Although only 45 mins away from Kyoto by train, Nara (奈良市) is often overlooked by time-pressed travellers but, as Japan’s first permanent capital with over 1300 years of history, it’s worth the short diversion. After a chilly trip to Kyoto back in March, I spent half a day exploring it on foot.
After arriving at Kintetsu Nara Station (近鉄奈良駅) I paid a quick visit to the adjacent tourist information office where a kindly old gentleman showed me a walking route which he assured me would avoid the tourist hordes. After giving me an origami figure of a deer I set off, first stopping to take in the view of Kōfuku-ji pagoda (興福寺) from Sarusawa Pond (猿沢の池).
Most of the historical sites lie in and around the 500+ hectare Nara Park (奈良公園).
Once considered sacred messengers of the Shinto gods that inhabit the surrounding mountainous, the park is home to over 1,200 wild sika deer (シカ), who today freely roam around and are protected as national treasures. They’re particularly interested in visitors bearing tasty treats so watch out!

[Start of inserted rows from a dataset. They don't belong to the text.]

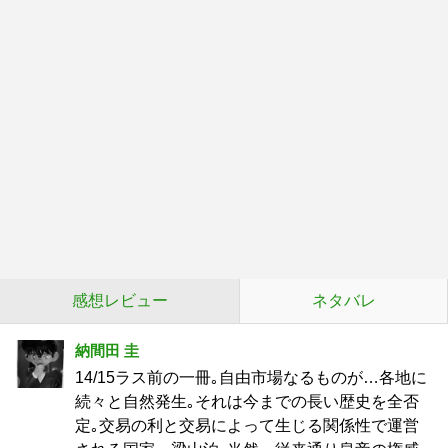
感想レビュー
ネタバレ
納間田 圭
14/15ラス前の一冊｡自由市場なるものが…各地に
続々と自然発生｡それは今までの長い歴史を全否
定｡交易の利と交易によって生じる関係性で運営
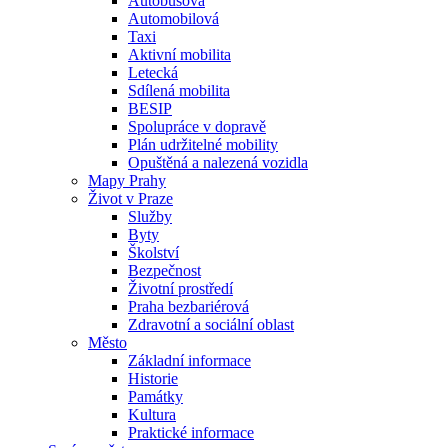
Autobusová
Automobilová
Taxi
Aktivní mobilita
Letecká
Sdílená mobilita
BESIP
Spolupráce v dopravě
Plán udržitelné mobility
Opuštěná a nalezená vozidla
Mapy Prahy
Život v Praze
Služby
Byty
Školství
Bezpečnost
Životní prostředí
Praha bezbariérová
Zdravotní a sociální oblast
Město
Základní informace
Historie
Památky
Kultura
Praktické informace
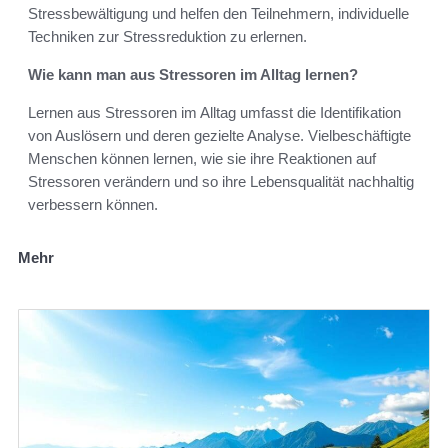
Stressbewältigung und helfen den Teilnehmern, individuelle
Techniken zur Stressreduktion zu erlernen.
Wie kann man aus Stressoren im Alltag lernen?
Lernen aus Stressoren im Alltag umfasst die Identifikation
von Auslösern und deren gezielte Analyse. Vielbeschäftigte
Menschen können lernen, wie sie ihre Reaktionen auf
Stressoren verändern und so ihre Lebensqualität nachhaltig
verbessern können.
Mehr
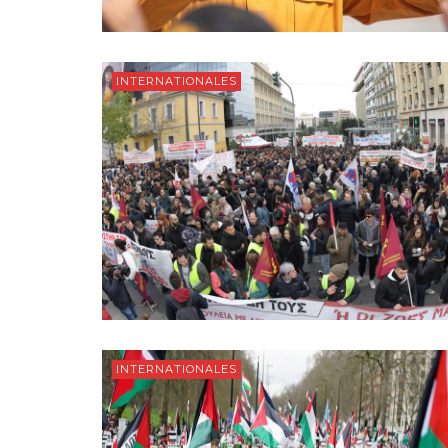
INTERNATIONALES
INTERNATIONALES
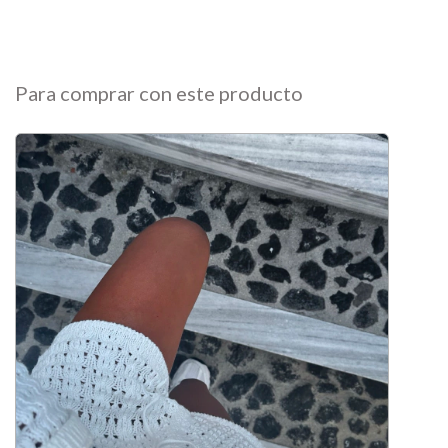
Para comprar con este producto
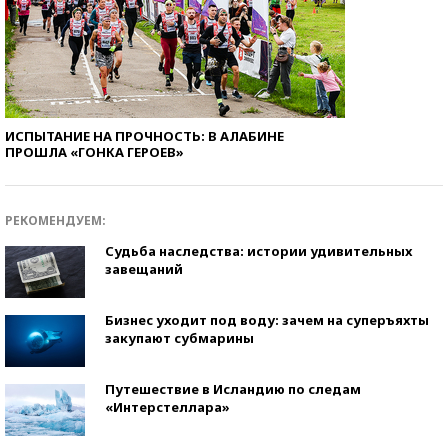
ИСПЫТАНИЕ НА ПРОЧНОСТЬ: В АЛАБИНЕ
ПРОШЛА «ГОНКА ГЕРОЕВ»
РЕКОМЕНДУЕМ:
Судьба наследства: истории удивительных
завещаний
Бизнес уходит под воду: зачем на суперъяхты
закупают субмарины
Путешествие в Исландию по следам
«Интерстеллара»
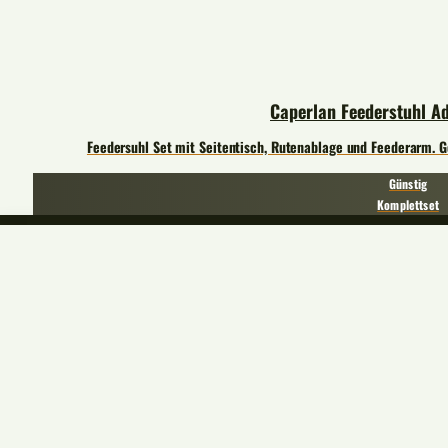
Caperlan Feederstuhl Ad
Feedersuhl Set mit Seitentisch, Rutenablage und Feederarm. 
Günstig
Komplettset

Above: Ukimido Gazebo on Sagiike Pond.
A short walk later I entered Kasuga-yama Hill Primeval Forest (春日山原生林), which as the name suggests is a beautiful area of undeveloped forest covered in cedars, firs and cypresses.

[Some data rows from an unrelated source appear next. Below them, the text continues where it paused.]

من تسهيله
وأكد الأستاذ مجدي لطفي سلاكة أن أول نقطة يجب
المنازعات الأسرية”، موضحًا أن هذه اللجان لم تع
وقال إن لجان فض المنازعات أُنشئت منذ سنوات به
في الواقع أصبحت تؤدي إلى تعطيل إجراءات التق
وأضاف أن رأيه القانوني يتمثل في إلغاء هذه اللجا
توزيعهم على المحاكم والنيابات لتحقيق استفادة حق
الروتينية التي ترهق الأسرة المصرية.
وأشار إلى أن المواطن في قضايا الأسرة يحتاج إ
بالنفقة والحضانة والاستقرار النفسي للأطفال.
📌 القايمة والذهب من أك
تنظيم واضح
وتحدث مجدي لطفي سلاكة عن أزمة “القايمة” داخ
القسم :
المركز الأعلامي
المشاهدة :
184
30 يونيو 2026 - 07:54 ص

Further into the forest the path edge gives way to thousands of stone lanterns on the approach to Kasuga Taisha Shrine (春日大社).

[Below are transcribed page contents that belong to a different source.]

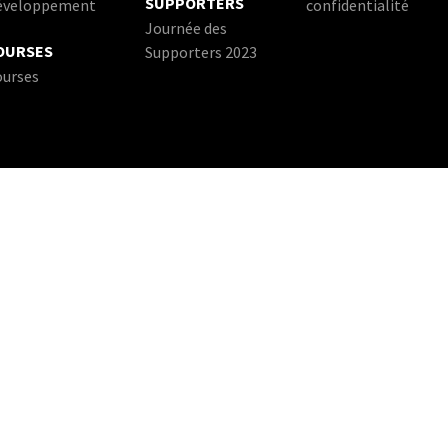
SUPPORTERS
éveloppement
confidentialité
Journée des
OURSES
Supporters 2023
ourses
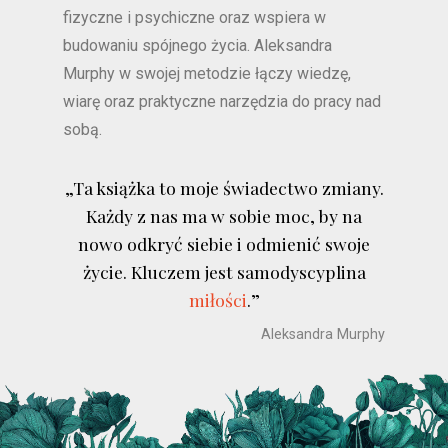
fizyczne i psychiczne oraz wspiera w
budowaniu spójnego życia. Aleksandra
Murphy w swojej metodzie łączy wiedzę,
wiarę oraz praktyczne narzędzia do pracy nad
sobą.
„Ta książka to moje świadectwo zmiany.
Każdy z nas ma w sobie moc, by na
nowo odkryć siebie i odmienić swoje
życie. Kluczem jest samodyscyplina
miłości
.”
Aleksandra Murphy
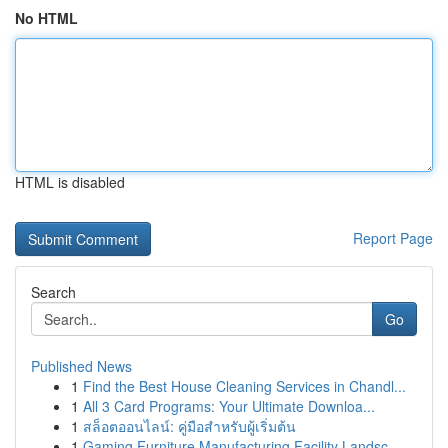
No HTML
HTML is disabled
Report Page
Search
Go
Published News
1
Find the Best House Cleaning Services in Chandl...
1
All 3 Card Programs: Your Ultimate Downloa...
1
สล็อตออนไลน์: คู่มือสำหรับผู้เริ่มต้น
1
Gaming Furniture Manufacturing Facility Landsc...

Kasuga Taisha Shrine is one of the most important in Nara and is dedicated to the deity responsible for the protection of the city. You can enter the outer area for free but have to pay for a closer look at the inner buildings.
While I was there a traditional Shinto wedding was taking place.
Above: Feeding Deer on Wakakusayama Hill.
I noticed that many of the stone lanterns had paper windows fixed over their aperture, decorated with writing or illustrations. Presumably, this is used to stop the wind from extinguishing the naked flame, but if anyone knows better please leave a comment below.
A little further on I came across the belfry of Tōdai-ji which contains an enormous 26-ton bell almost 4 m tall and 3 m wide.
Below the belfry lies Tōdai-ji (東大寺), the biggest temple I’ve ever seen, and in fact is the world’s largest wooden building which houses the world’s largest bronze statue of the Buddha.
According to records, more than 2,600,000 people helped construct the Great Buddha and its Hall. The 16 m high statue was built over three years, the head and neck being cast together as a separate elements.
A curious attraction in one corner of the hall is a pillar with a hole in its base that is the same size as the Daibutsu’s nostril. Legend has it that those who can squeeze through this opening will be granted enlightenment in their next life. Plenty were queuing up for the pleasure.
Outside the main hall is the ever-so-slightly creepy-looking wooden statue of Binzuru (賓頭盧 or Pindola) seated in the lotus position. Statues of him are usually well-worn since the faithful follow the custom of rubbing a part of the effigy corresponding to the sick parts of their bodies, as he is reputed to have the gift of healing. The red bib is worn as an offering to watch over the health of babies.
Overall Nara was a great day trip from Kyoto and well worth a visit if you can squeeze it in. Wikivoyage has lots more useful information about how to get there and the other things you can see/do.